Like Myers, his selection was from a YA work, the forthcoming The Art of Starving; he read from the very beginning and the end. The protagonist, it seems, is not actually starving or even hungry, but simply “chooses not to eat.”He suffers from an eating disorder — though he emphatically rejects the label — in which he sees himself as “an enormous, fat, greasy, disgusting creature”while the rest of the world somehow sees him as “a scrawny bag of bones”and urges him to eat, thereby earning his undying hatred. Ultimately, he releases hundreds of pigs from a slaughterhouse and leads the “squealing army”to defile and destroy the homes of his perceived enemies.

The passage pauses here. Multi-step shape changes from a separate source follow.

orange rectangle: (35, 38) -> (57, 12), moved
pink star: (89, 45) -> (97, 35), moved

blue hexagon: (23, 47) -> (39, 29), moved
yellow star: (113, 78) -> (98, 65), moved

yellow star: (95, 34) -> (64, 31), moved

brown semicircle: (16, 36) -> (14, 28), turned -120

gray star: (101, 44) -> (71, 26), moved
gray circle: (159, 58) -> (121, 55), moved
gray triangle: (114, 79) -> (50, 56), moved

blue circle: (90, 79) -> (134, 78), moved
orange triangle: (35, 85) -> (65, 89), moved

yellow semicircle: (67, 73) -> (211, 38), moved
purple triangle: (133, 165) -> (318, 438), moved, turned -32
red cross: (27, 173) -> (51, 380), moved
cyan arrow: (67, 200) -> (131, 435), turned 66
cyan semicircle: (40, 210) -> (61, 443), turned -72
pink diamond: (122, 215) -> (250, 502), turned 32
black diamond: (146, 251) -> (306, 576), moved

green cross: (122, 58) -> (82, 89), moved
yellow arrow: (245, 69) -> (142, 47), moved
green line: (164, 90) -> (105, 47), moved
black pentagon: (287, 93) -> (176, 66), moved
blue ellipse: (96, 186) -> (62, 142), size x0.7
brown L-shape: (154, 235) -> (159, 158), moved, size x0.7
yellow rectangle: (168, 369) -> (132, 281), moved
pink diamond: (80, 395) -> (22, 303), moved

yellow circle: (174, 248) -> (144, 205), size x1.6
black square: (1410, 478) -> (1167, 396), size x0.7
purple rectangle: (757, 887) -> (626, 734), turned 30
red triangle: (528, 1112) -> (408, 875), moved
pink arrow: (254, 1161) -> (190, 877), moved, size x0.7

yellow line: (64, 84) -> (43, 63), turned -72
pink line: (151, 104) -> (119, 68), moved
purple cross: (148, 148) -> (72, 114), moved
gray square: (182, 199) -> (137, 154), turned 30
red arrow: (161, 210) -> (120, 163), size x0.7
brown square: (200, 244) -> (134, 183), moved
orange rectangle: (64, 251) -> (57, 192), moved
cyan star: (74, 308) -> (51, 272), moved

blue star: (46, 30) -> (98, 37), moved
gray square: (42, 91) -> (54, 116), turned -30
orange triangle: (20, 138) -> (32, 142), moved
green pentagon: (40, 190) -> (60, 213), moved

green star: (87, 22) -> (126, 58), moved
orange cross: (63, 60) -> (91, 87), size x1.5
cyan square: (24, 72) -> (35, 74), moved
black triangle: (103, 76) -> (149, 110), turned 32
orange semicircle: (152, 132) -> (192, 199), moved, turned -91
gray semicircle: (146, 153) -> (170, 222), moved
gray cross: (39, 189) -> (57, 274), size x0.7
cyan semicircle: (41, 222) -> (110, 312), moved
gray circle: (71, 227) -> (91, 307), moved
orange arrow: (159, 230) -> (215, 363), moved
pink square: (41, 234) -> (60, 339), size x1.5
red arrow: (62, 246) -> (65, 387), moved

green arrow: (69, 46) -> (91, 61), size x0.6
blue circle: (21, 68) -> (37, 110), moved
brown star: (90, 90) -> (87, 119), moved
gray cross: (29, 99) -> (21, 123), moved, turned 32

At the back of the room, copies of Myers’ The Silence of Six and its sequel Against All Silence were for sale by the Word Bookstores of Greenpoint, Brooklyn (and Jersey City). Also available were free copies of “pamphlet”editions of the novellas “S.O.S.: A Prequel to The Silence of Six“and “DoubleThink,”a stand-alone in the SOS (or SØS) Series that bridges The Silence of Six and Against All Silence. Miller’s novel is, of course, not out yet, but he had stickers to sign and go into the book.

Prior to the reading, Datlow, as usual, circulated, taking pictures. Her photos of the event may be seen on her Flickr page, linked to the Series’ website.